Abteilung:Zivilkammer
Verwaltungsgericht Entscheid ZKBER.2022.91 vom 19.10.2023 (SO)
Datum:19.10.2023
Rechtskraft:
Leitsatz/Stichwort:-
Schlagwörter: Berufung; Berufungskläger; Mängel; Recht; Apos; Berufungsbeklagte; Beklagten; Stockwerkeigentum; Garantiefrist; Berufungsbeklagten; Klägern; Betrag; Ziffer; Entscheid; Urteil; Stockwerkeigentumseinheit; Stockwerkeigentumseinheiten; Akten; Berufungsverfahren; Kaufverträge; Käufer; Klage; Gericht; Verträge; Verkaufspartei; Stockwerkeigentümer; Kaufvertrag
Rechtsnorm: Art. 219 OR ;Art. 310 ZPO ;Art. 311 ZPO ;Art. 317 ZPO ;Art. 530 OR ;
Referenz BGE:112 Ia 107; 116 II 275; 126 I 97; 129 I 232; 137 I 195; 142 III 413;
Kommentar:
-

Entscheid des Verwaltungsgerichts ZKBER.2022.91

 
Geschäftsnummer: ZKBER.2022.91
Instanz: Zivilkammer
Entscheiddatum: 19.10.2023 
FindInfo-Nummer: O_ZK.2023.127
Titel: Bevorschussung Kosten Nachbesserung / Schadenersatz

Resümee:

 

Obergericht

Zivilkammer

 

Urteil vom 19. Oktober 2023     

Es wirken mit:

Präsidentin Hunkeler

Oberrichter Frey

Oberrichterin Kofmel

Gerichtsschreiberin Hasler

In Sachen

A.___,

 

Berufungskläger

 

 

gegen

 

 

1.    B.___,

2.    C.___,

3.    D.___,

4.    E.___,

5.    F.___,

alle vertreten durch Advokat Fabrizio Gabrielli und/oder Advokat Livio Marelli,   

 

Berufungsbeklagte

 

betreffend Bevorschussung Kosten Nachbesserung / Schadenersatz


zieht die Zivilkammer des Obergerichts in Erwägung:

I.

1. A.___ und G.___ (nachfolgend: Beklagte; Verkäufer) einerseits sowie B.___ und C.___, D.___ und E.___ sowie F.___ (nachfolgend: Kläger; Käufer) andererseits unterzeichneten am 5. September 2016 bzw. am 13. Juni 2017 jeweils einen Kaufvertrag über eine zu erstellende Stockwerkeigentums-Liegenschaft mit jeweiligem Sonderrecht an entsprechenden Stockwerkeigentumseinheiten an der [...] in [...].

 

2. Aus diesem Rechtsverhältnis klagten die Kläger vor erster Instanz wegen diversen Baumängeln auf Bevorschussung der Kosten der Nachbesserung bzw.

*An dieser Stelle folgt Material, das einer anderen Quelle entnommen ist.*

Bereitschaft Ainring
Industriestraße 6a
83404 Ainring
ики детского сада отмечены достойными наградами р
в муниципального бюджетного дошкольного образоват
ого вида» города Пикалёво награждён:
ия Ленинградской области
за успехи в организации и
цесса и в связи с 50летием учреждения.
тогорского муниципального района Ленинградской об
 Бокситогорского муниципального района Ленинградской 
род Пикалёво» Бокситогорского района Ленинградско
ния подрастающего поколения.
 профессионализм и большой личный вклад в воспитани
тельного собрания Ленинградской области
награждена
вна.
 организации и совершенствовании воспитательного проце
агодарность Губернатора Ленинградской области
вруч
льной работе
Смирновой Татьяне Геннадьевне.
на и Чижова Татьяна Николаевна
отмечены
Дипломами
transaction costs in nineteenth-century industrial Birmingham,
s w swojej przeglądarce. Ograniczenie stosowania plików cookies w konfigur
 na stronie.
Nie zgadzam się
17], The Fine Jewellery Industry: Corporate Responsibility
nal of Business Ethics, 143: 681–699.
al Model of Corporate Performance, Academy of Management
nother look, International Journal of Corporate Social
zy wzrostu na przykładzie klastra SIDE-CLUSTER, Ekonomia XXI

Schadenersatz. Namentlich stellten sie folgende Rechtsbegehren (Klage vom 4. November 2019, Protokoll der Hauptverhandlung vom 10. Juni 2022):

 

1.      Die Beklagten seien zu verurteilen, den Klägern den Betrag von CHF 99'080.75 zzgl. Zins in der Höhe von 5% seit 23.03.2018 zu bezahlen als Bevorschussung der Kosten für die Behebung der nachfolgend aufgeführten, von den Beklagten verursachten Baumängel an der Liegenschaft [...], [...] (gemeinschaftliche Teile):

a)      Nicht fachgerechte Arbeiten am Dach (fehlende Abdeckungen am Dachrand, undichte Anschlüsse an den Dachdurchdringungen, keine passenden Einläufe bei der Dachentwässerung, fehlende Dachbekiesung);

b)      Mangelhafte und lärmende provisorische Dachentwässerung;

c)      Verfärbte, dreckige und beschädigte Aussenwände;

d)      Fehlende Fugen beim Kellerabgang;

e)      Fehlende Trittschwelle beim Kellereingang;

f)       Bodenablauf beim Liftvorplatz im UG liegt über dem Niveau des Bodens;

g)      Mangelhafte Spenglerarbeiten rund um das Dach sowie im Treppenhaus (mangelhaft verarbeitete Dachränder, rostige Geländer, Farbschäden am Geländer, rostige Schrauben und unvollendete Leisten);

h)      Beschädigte Parkplätze;

i)       Ungenügende bzw. nicht funktionierende Aussenbeleuchtung;

j)       Nicht fertig gestellte Schwellen zu den Liftzugängen;

k)      Fehlende Blechabdeckung bei sämtlichen Liftzugängen;

l)       Mangelhafte Kupferleitungen für Heizungen auf dem Dach;

m)    Fehlender Umschalungsschutz der Kupferleitungen auf dem Dach;

n)      Defekte und ungeschützte Leitungsdämmung bei den Leitungen auf dem Dach.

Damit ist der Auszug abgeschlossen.